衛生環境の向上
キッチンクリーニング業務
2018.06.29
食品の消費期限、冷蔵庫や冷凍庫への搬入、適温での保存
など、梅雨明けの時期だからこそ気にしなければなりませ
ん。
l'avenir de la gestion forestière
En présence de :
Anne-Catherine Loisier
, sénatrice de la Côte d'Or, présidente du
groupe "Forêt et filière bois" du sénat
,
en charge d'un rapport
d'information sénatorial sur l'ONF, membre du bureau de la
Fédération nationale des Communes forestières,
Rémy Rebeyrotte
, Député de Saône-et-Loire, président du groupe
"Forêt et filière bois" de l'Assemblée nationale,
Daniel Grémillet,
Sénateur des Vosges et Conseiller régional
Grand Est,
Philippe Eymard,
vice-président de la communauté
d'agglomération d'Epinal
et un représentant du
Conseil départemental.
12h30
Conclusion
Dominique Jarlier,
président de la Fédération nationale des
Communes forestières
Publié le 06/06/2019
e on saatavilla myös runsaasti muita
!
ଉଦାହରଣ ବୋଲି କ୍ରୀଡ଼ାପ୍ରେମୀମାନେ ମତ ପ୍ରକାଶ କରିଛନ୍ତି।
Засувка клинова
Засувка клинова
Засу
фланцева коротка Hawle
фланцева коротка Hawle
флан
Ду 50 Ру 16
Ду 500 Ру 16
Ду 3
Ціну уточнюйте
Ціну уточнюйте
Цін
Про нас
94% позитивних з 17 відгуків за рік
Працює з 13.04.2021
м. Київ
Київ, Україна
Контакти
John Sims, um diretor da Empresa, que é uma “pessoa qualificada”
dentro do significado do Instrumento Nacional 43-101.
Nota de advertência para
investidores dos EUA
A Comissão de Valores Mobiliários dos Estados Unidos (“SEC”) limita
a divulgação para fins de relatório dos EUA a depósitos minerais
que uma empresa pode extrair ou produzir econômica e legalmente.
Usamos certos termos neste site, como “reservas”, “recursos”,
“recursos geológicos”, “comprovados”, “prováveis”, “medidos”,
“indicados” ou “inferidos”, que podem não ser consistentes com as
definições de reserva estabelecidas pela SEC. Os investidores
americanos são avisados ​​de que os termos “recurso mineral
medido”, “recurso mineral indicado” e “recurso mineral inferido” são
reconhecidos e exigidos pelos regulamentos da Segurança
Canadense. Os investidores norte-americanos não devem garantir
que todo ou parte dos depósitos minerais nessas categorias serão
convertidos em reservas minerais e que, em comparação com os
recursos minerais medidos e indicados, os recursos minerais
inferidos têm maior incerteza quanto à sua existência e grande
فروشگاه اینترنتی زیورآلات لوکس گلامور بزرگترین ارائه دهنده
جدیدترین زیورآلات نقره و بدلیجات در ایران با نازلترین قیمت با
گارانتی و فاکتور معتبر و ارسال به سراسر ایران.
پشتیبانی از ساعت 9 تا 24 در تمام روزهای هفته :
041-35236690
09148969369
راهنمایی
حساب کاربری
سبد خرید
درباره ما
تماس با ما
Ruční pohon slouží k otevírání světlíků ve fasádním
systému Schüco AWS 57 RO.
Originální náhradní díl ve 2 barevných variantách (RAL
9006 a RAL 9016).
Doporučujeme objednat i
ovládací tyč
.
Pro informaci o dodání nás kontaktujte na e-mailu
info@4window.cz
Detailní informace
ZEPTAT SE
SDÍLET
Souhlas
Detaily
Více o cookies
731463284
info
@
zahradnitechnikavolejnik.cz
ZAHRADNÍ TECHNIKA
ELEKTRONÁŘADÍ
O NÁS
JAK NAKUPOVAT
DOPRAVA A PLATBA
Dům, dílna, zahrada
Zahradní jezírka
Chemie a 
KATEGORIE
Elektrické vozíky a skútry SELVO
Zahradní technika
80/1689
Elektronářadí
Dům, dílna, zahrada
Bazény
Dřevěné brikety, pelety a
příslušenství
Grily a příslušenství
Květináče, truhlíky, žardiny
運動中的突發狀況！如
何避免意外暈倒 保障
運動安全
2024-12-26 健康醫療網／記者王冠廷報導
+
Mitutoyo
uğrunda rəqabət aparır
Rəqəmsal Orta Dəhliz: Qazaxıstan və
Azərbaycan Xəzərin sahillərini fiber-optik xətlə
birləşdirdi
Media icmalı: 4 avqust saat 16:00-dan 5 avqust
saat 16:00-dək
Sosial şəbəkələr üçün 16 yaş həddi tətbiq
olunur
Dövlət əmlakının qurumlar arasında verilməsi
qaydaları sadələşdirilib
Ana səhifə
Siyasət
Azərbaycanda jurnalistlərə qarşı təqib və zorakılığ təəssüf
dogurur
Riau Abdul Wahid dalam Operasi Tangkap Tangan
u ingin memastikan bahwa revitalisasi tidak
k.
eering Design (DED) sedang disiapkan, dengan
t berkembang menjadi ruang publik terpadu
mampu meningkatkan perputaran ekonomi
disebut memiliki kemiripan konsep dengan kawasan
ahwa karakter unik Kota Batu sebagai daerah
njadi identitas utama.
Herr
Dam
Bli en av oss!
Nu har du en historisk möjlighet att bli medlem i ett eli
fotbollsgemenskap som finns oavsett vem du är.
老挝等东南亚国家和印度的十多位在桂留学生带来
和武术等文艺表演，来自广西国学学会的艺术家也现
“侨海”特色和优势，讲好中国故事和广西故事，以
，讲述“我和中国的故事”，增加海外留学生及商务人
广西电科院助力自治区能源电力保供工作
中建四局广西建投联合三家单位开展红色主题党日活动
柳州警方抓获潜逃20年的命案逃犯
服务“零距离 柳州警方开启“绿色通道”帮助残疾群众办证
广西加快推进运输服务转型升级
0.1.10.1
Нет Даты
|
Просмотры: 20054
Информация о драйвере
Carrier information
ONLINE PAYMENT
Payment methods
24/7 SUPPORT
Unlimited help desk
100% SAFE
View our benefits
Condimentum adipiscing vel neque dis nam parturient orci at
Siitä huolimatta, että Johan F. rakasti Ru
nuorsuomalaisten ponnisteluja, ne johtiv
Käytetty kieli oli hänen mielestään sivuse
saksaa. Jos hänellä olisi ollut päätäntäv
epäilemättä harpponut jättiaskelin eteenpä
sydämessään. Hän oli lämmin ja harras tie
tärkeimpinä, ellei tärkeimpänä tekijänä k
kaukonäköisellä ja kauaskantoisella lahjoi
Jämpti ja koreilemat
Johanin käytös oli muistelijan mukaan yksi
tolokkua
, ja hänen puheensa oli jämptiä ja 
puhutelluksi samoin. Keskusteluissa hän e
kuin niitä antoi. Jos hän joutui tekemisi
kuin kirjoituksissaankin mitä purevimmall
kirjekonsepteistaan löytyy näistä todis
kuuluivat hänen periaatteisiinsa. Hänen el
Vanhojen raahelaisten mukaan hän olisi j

○ ○ ○ ○

Count the lines of the entries that hold the string "زیورآلات", then state that number and nothing more.

2